There’s a shift taking place in the soccer analytics landscape, and it’s probably overdue. For the past year or so, expected goals models based on shots have been very much in vogue. But recently, several analysts and commentators – notably Max Odenheimer, Richard Whittall, and myself – have pointed out that every situation on the field has some chance of turning into a goal. The big questions are whether these situations can be measured and, if so, whether the resulting models are superior to existing alternatives.
The answer to the first question depends in large part on the quality of data. Anyone who’s watched a fair amount of soccer can name a few situations that are likely to lead to goals: a two-on-one fast break, a one-on-one with the goalkeeper, a centerback left alone for a free header, etc. Finding these situations in game data is more difficult. Tracking data identify the positions of all players and the ball, but they’re not always available for all the teams in a league, or indeed in the same format across leagues. But we can still identify some situations using on-the-ball data like those collected by Opta.
I chose a very simple definition of a situation for this analysis: passages of play in a danger zone where scoring was likely. A focus on danger zone entries is nothing new; a Dick Bate presentation emphasizing their importance that has been making the rounds recently is several years old. Through a modest search, I identified a danger zone in the final third of the field where, once the ball entered in possession of the attacking team, there was a non-negligible chance of a goal – any kind of goal, including penalties and own goals – being scored before the ball left. Then I measured the probabilities of a goal depending on where the ball entered the danger zone, as summarized on this graph for the English Premier League in 2012-13:
My next step was to see how well danger zone entries correlated with results. I weighted each entry by the probability of a goal occurring and summed across all of each team’s games, essentially giving the expected goals from danger zone entries. (Note that since other situations can also lead to goals, I wouldn’t expect these expected goals alone to have a slope of one versus actual goals.) The next graph shows how final positions in the table were related to the expected goals from danger zone entries:
The graph shows a pretty strong correlation, comparable to what a shots-based expected goal model would yield, suggesting that danger zone entries might be a useful metric for assessing teams. Of course, I can also break it down for individual players, once again weighting each danger zone entry by the expected goals likely to result. Here I decided to split the credit between passers and receivers of the ball in the danger zone, giving full credit for individual efforts such as interceptions and control of loose balls. The following table lists the top players by total expected goals per 90 minutes (among those who played at least 1,900 minutes total), with a breakdown into the three types of actions:
It’s an interesting list; Luis Suárez may be showing signs of the big season to come, and Andy Carroll may be illustrating why he’s one of Sam Allardyce’s favorite players. And if you see anyone who scores 0.07 or better in each of the three categories, well, sign him up right away.
So what are the takeaways from this exercise? For teams, the graph showing danger zone entries and final positions suggests that this method suffers from some of the same drawbacks as shot-based expected goals models; it doesn’t know why Manchester United won the title, and it’s not particularly good at distinguishing between teams in small bunches.
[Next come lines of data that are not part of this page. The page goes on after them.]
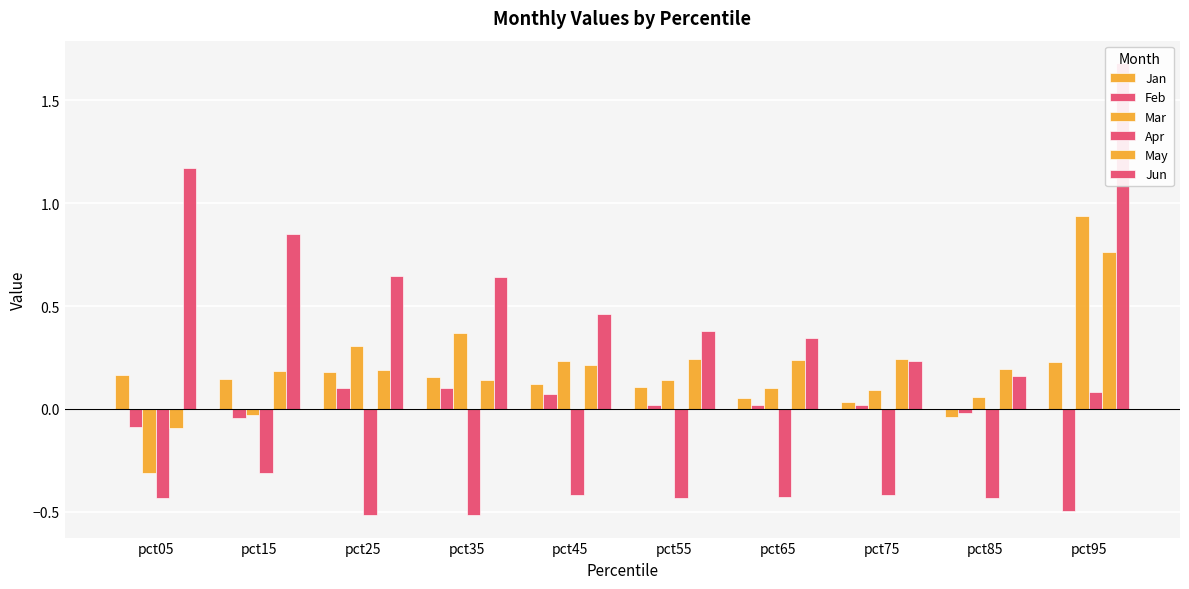

At which label does Feb reach its minimum?

pct95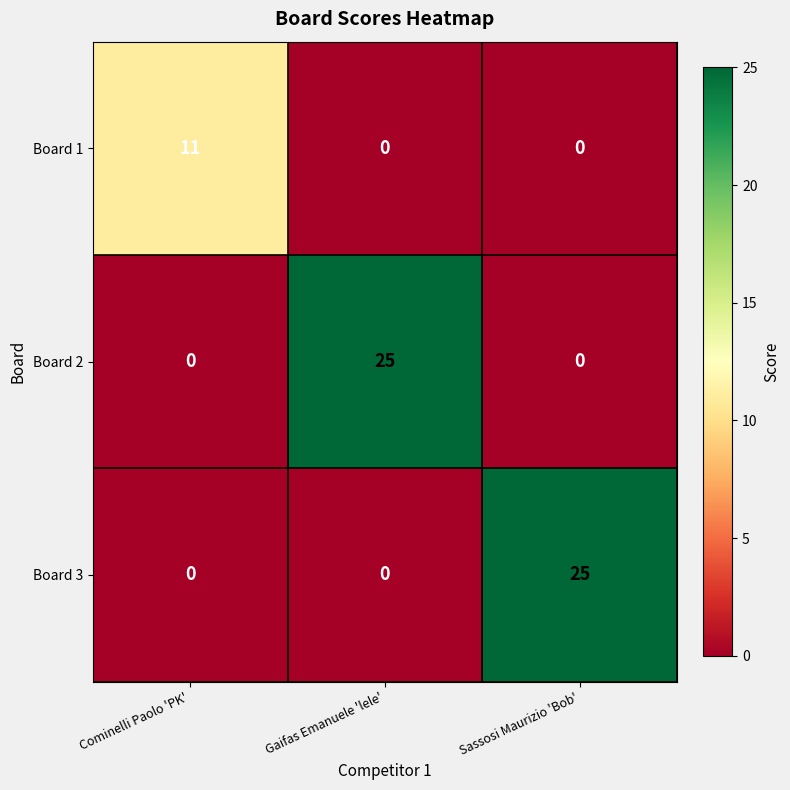

Reading left to right, transcribe all the data shown in this chart.

Board 1: Cominelli Paolo 'PK'=11	Gaifas Emanuele 'lele'=0	Sassosi Maurizio 'Bob'=0
Board 2: Cominelli Paolo 'PK'=0	Gaifas Emanuele 'lele'=25	Sassosi Maurizio 'Bob'=0
Board 3: Cominelli Paolo 'PK'=0	Gaifas Emanuele 'lele'=0	Sassosi Maurizio 'Bob'=25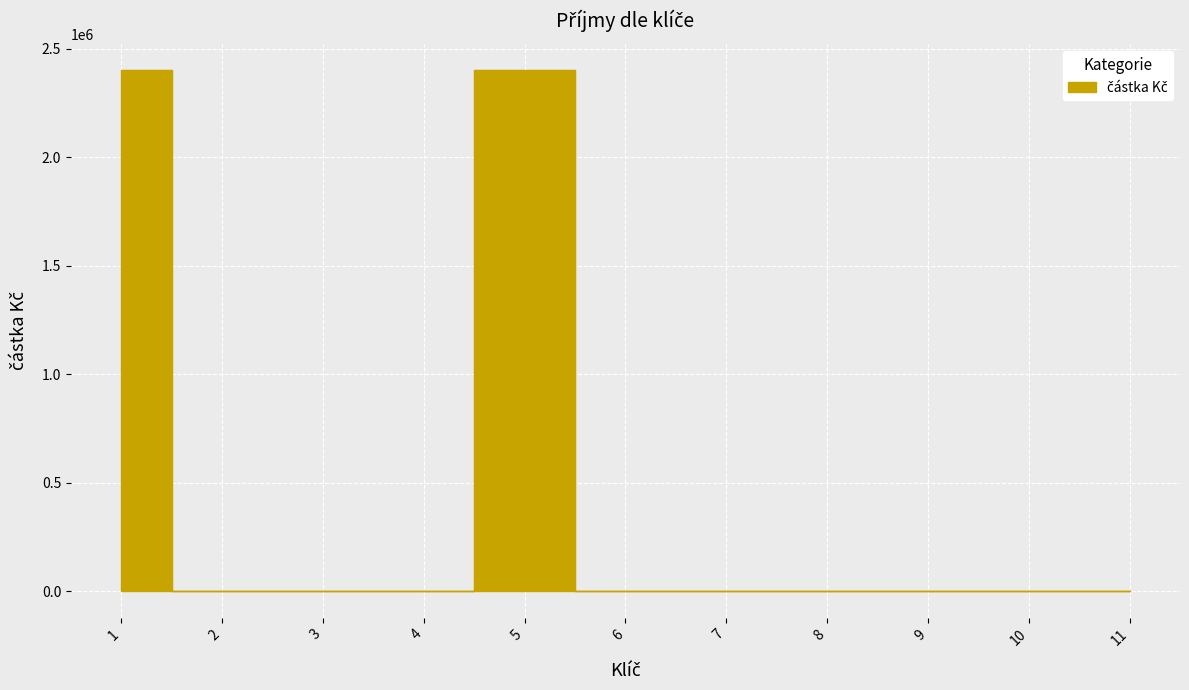

True or false: the data has more than 2 interior local peaks.

False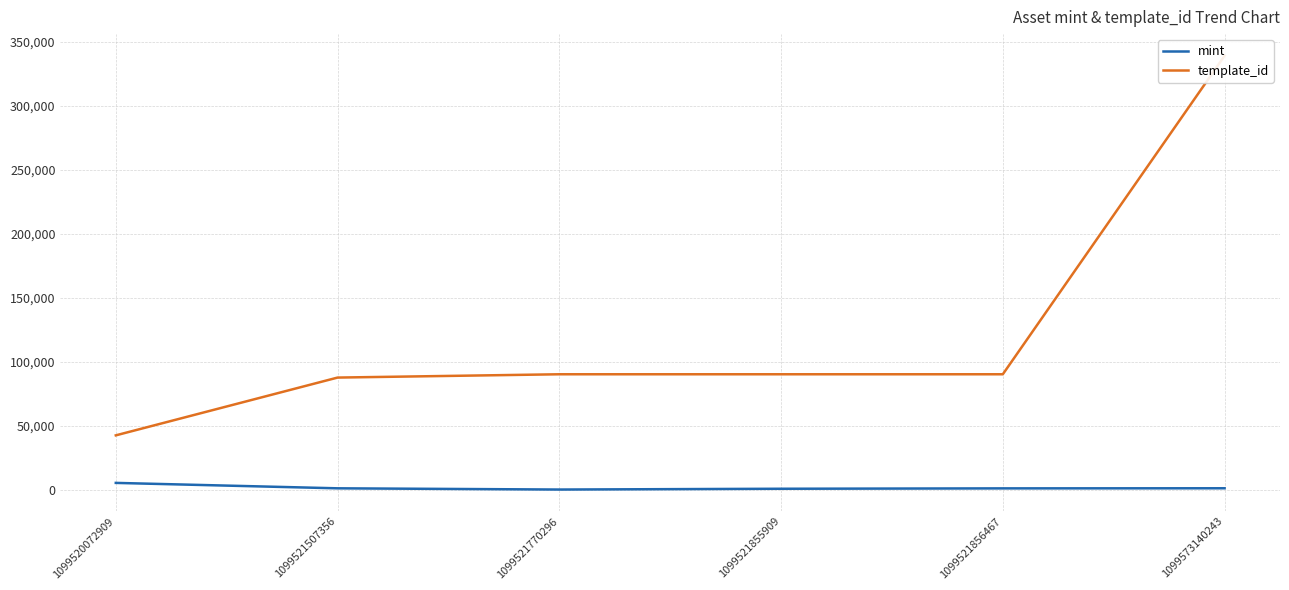

What is the total value across all series at 1099521856467?

91155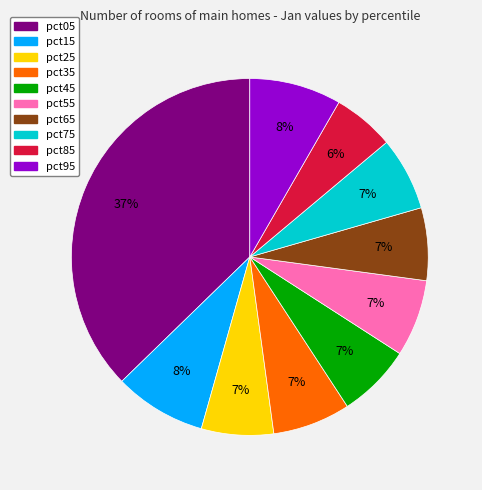

How many segments does this pie chart have?

10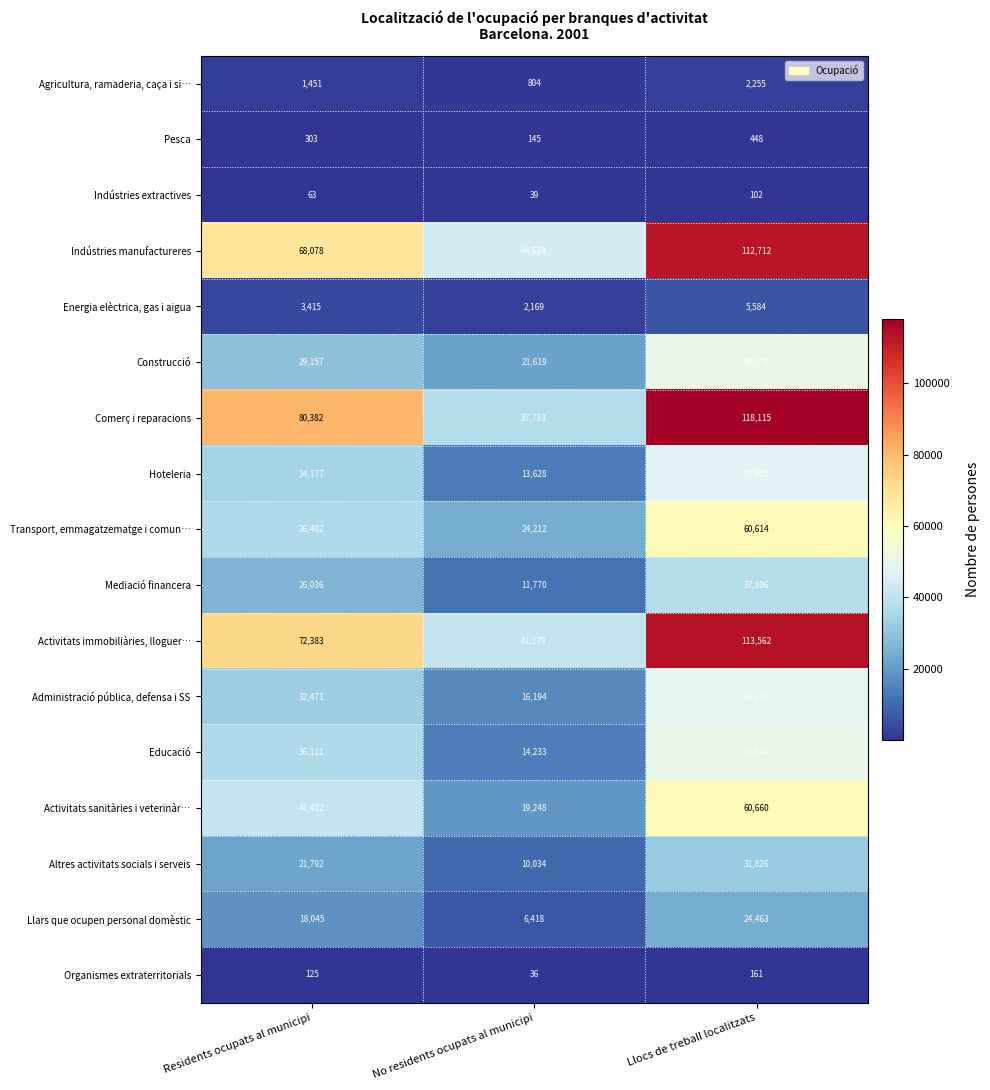

Which series has the widest spread of values?

Comerç i reparacions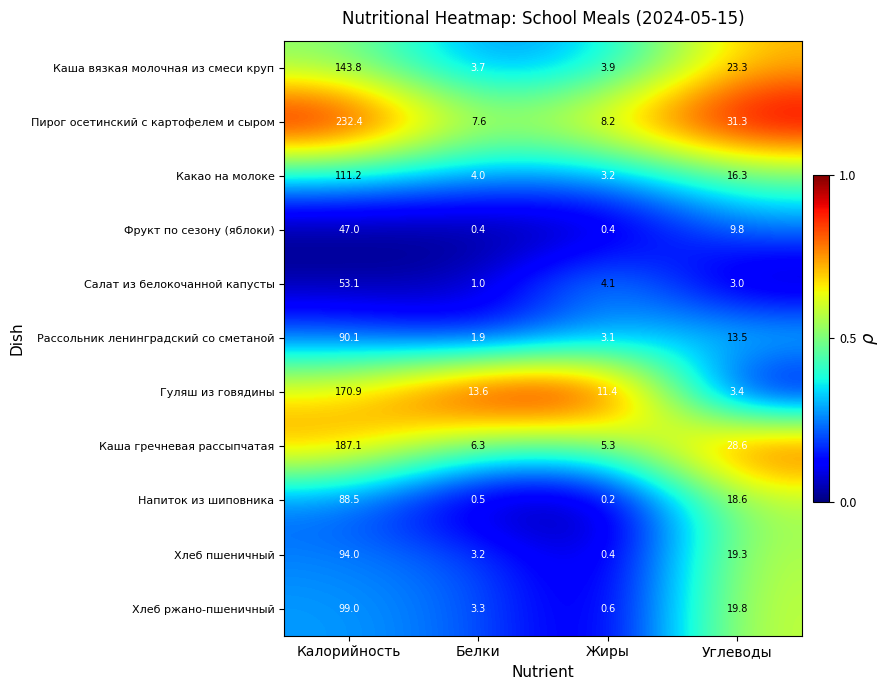

Between Калорийность and Белки, which series saw the biggest shift?

Пирог осетинский с картофелем и сыром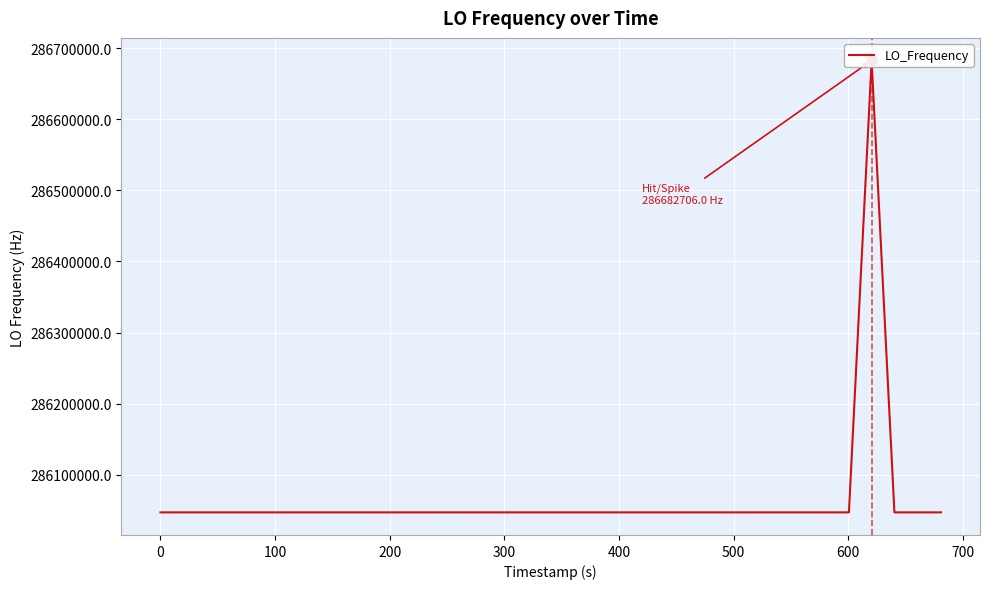

How many interior local peaks (higher than both neighbors) does the data have?

9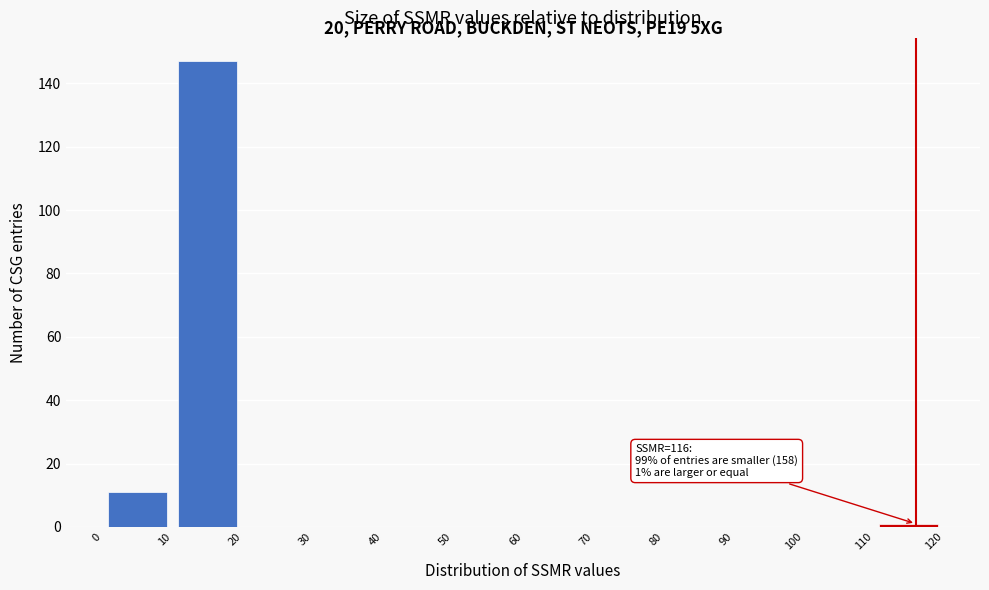

Over which range of the x-axis is the bar tallest?

10 to 20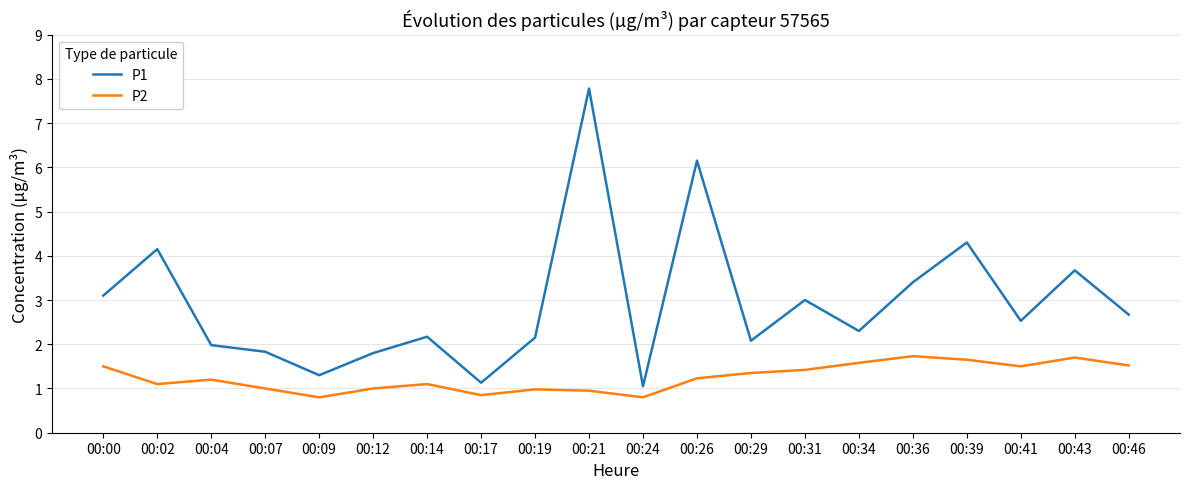

At how many categories does at least one series exceed 5?

2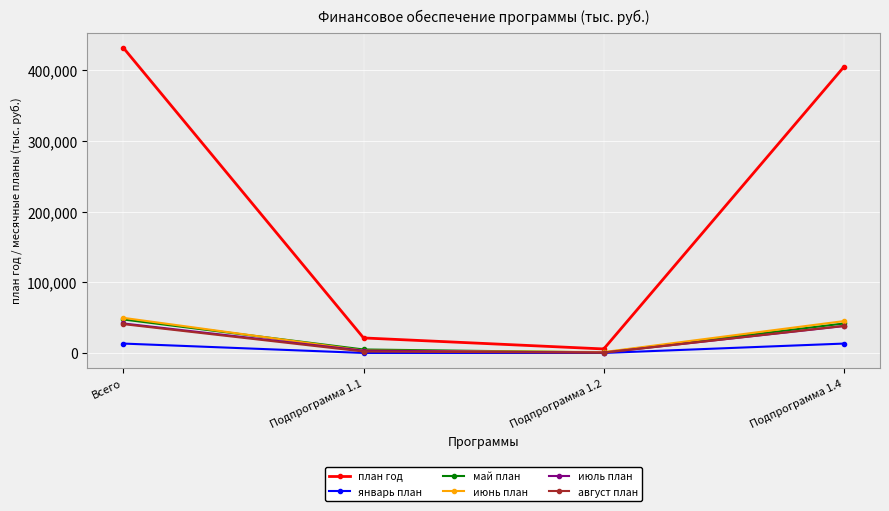

The value of июнь план at Всего is 49692.8. True or false?

True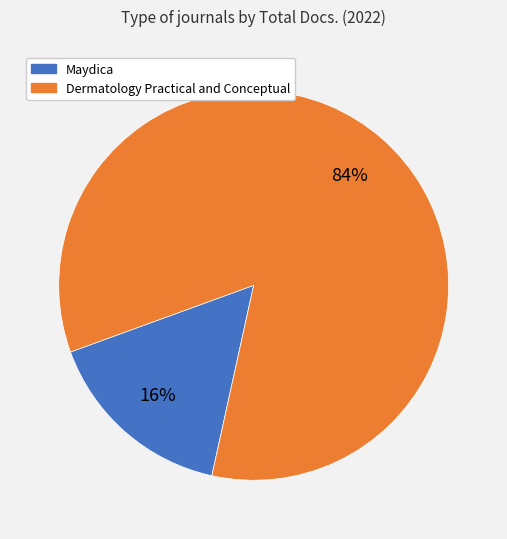

To the nearest percent, what percentage of the pie is Dermatology Practical and Conceptual?

84%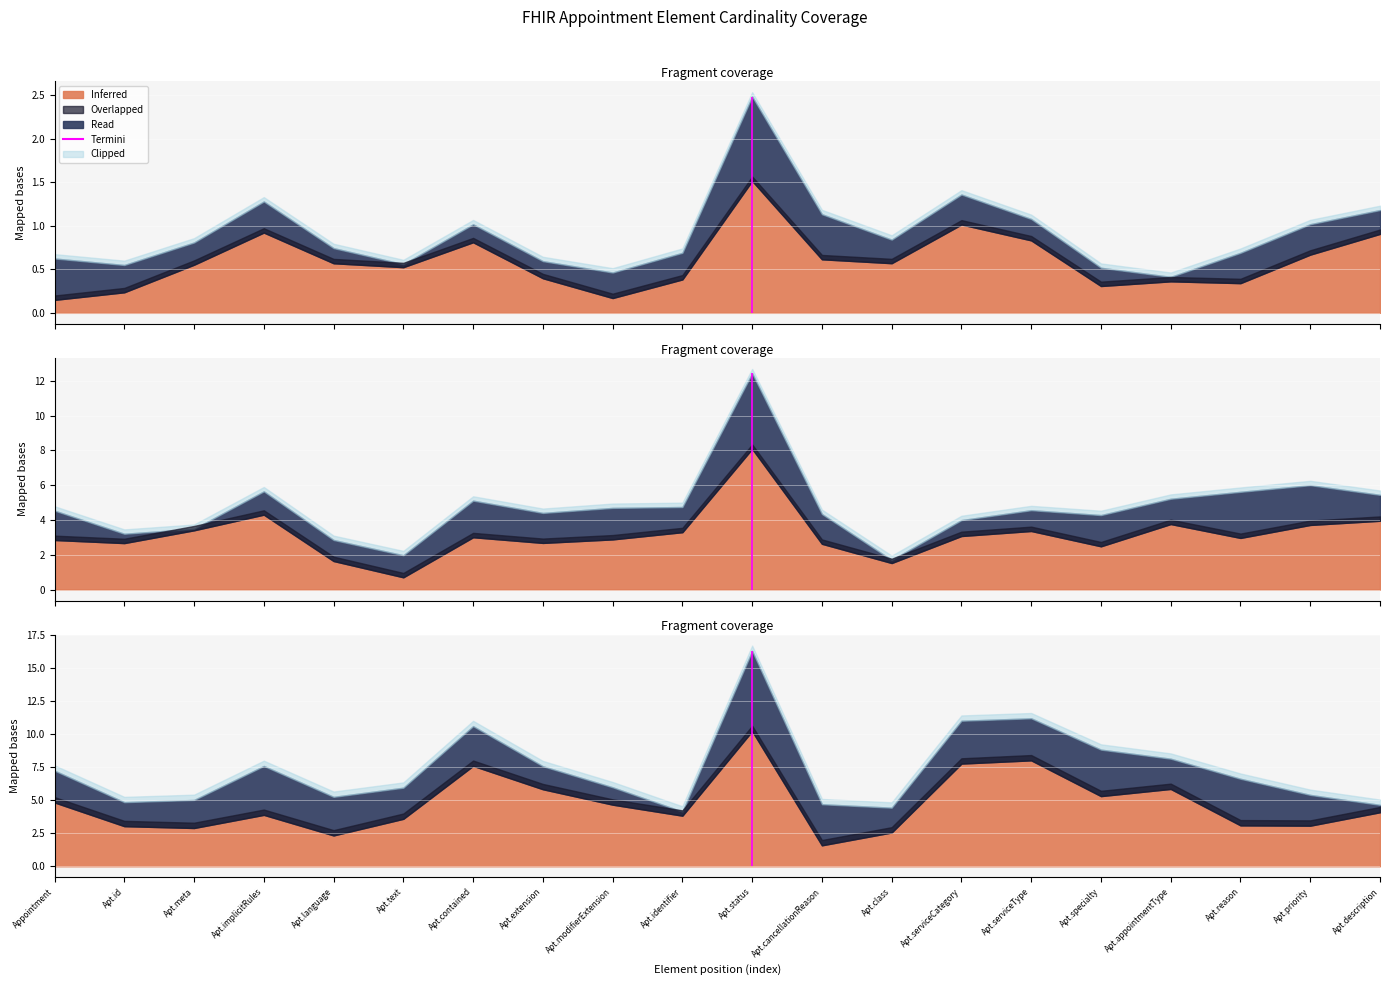

Is the value of Min at Appointment.identifier greater than the value of Base Min at Appointment.text?

No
For players, this is mostly a rating of offensive prowess; to bring defense into the picture, we’d have to give defending players demerits for permitting danger zone entries to happen. One side note: Including instances where the ball entered the danger zone but the attacking team failed to keep possession – Max Odenheimer’s “phantoms” – doesn’t make much difference to the correlation with results, and as the basis for a player rating it could also create some bad incentives.
In the near future, I’ll be using tracking data to look at different kinds of situations like the ones I mentioned above. But if this simple analysis can already yield some interesting – and perhaps even useful – results, then expected goals from situations may indeed be a fruitful direction for research.